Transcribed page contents
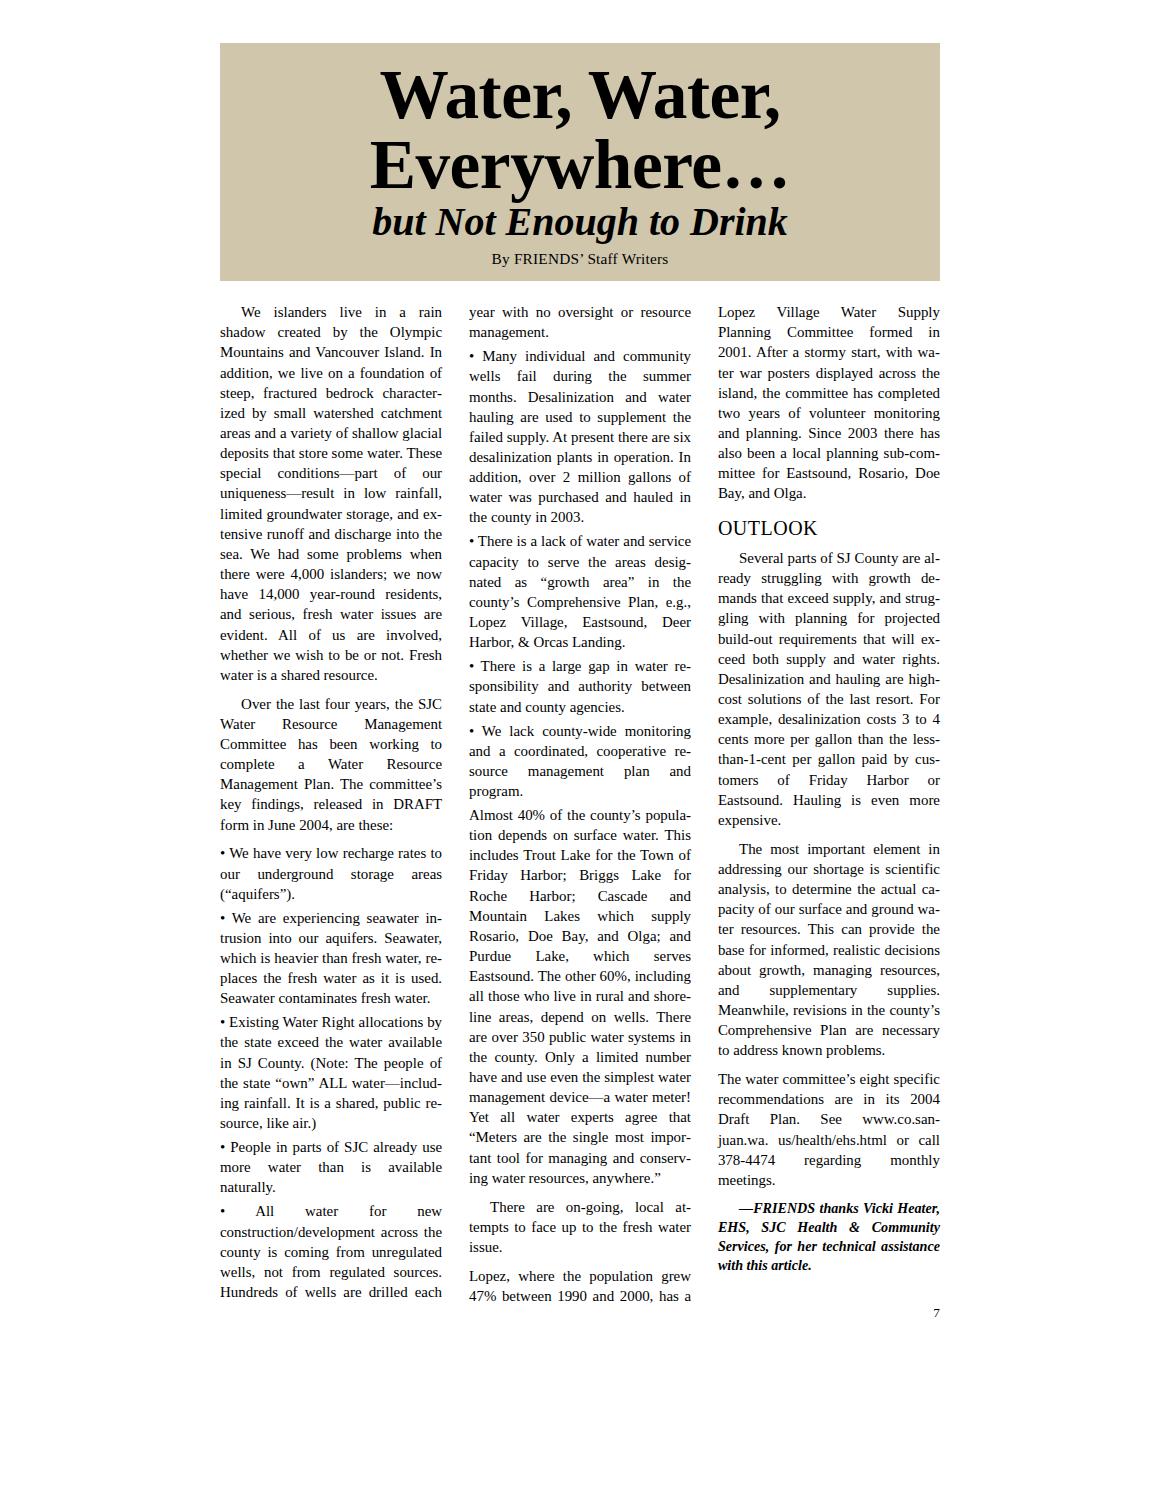Water, Water, Everywhere…
but Not Enough to Drink
By FRIENDS’ Staff Writers
We islanders live in a rain shadow created by the Olympic Mountains and Vancouver Island. In addition, we live on a foundation of steep, fractured bedrock characterized by small watershed catchment areas and a variety of shallow glacial deposits that store some water. These special conditions—part of our uniqueness—result in low rainfall, limited groundwater storage, and extensive runoff and discharge into the sea. We had some problems when there were 4,000 islanders; we now have 14,000 year-round residents, and serious, fresh water issues are evident. All of us are involved, whether we wish to be or not. Fresh water is a shared resource.
Over the last four years, the SJC Water Resource Management Committee has been working to complete a Water Resource Management Plan. The committee’s key findings, released in DRAFT form in June 2004, are these:
• We have very low recharge rates to our underground storage areas (“aquifers”).
• We are experiencing seawater intrusion into our aquifers. Seawater, which is heavier than fresh water, replaces the fresh water as it is used. Seawater contaminates fresh water.
• Existing Water Right allocations by the state exceed the water available in SJ County. (Note: The people of the state “own” ALL water—including rainfall. It is a shared, public resource, like air.)
• People in parts of SJC already use more water than is available naturally.
• All water for new construction/development across the county is coming from unregulated wells, not from regulated sources. Hundreds of wells are drilled each year with no oversight or resource management.
• Many individual and community wells fail during the summer months. Desalinization and water hauling are used to supplement the failed supply. At present there are six desalinization plants in operation. In addition, over 2 million gallons of water was purchased and hauled in the county in 2003.
• There is a lack of water and service capacity to serve the areas designated as “growth area” in the county’s Comprehensive Plan, e.g., Lopez Village, Eastsound, Deer Harbor, & Orcas Landing.
• There is a large gap in water responsibility and authority between state and county agencies.
• We lack county-wide monitoring and a coordinated, cooperative resource management plan and program.
Almost 40% of the county’s population depends on surface water. This includes Trout Lake for the Town of Friday Harbor; Briggs Lake for Roche Harbor; Cascade and Mountain Lakes which supply Rosario, Doe Bay, and Olga; and Purdue Lake, which serves Eastsound. The other 60%, including all those who live in rural and shoreline areas, depend on wells. There are over 350 public water systems in the county. Only a limited number have and use even the simplest water management device—a water meter! Yet all water experts agree that “Meters are the single most important tool for managing and conserving water resources, anywhere.”
There are on-going, local attempts to face up to the fresh water issue.
Lopez, where the population grew 47% between 1990 and 2000, has a Lopez Village Water Supply Planning Committee formed in 2001. After a stormy start, with water war posters displayed across the island, the committee has completed two years of volunteer monitoring and planning. Since 2003 there has also been a local planning sub-committee for Eastsound, Rosario, Doe Bay, and Olga.
OUTLOOK
Several parts of SJ County are already struggling with growth demands that exceed supply, and struggling with planning for projected build-out requirements that will exceed both supply and water rights. Desalinization and hauling are high-cost solutions of the last resort. For example, desalinization costs 3 to 4 cents more per gallon than the less-than-1-cent per gallon paid by customers of Friday Harbor or Eastsound. Hauling is even more expensive.
The most important element in addressing our shortage is scientific analysis, to determine the actual capacity of our surface and ground water resources. This can provide the base for informed, realistic decisions about growth, managing resources, and supplementary supplies. Meanwhile, revisions in the county’s Comprehensive Plan are necessary to address known problems.
The water committee’s eight specific recommendations are in its 2004 Draft Plan. See www.co.san-juan.wa. us/health/ehs.html or call 378-4474 regarding monthly meetings.
—FRIENDS thanks Vicki Heater, EHS, SJC Health & Community Services, for her technical assistance with this article.
7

Problem to solve
Read the data above and pull out each line that holds the string "more".

Solution to the exercise
• People in parts of SJC already use more water than is available naturally.
Several parts of SJ County are already struggling with growth demands that exceed supply, and struggling with planning for projected build-out requirements that will exceed both supply and water rights. Desalinization and hauling are high-cost solutions of the last resort. For example, desalinization costs 3 to 4 cents more per gallon than the less-than-1-cent per gallon paid by customers of Friday Harbor or Eastsound. Hauling is even more expensive.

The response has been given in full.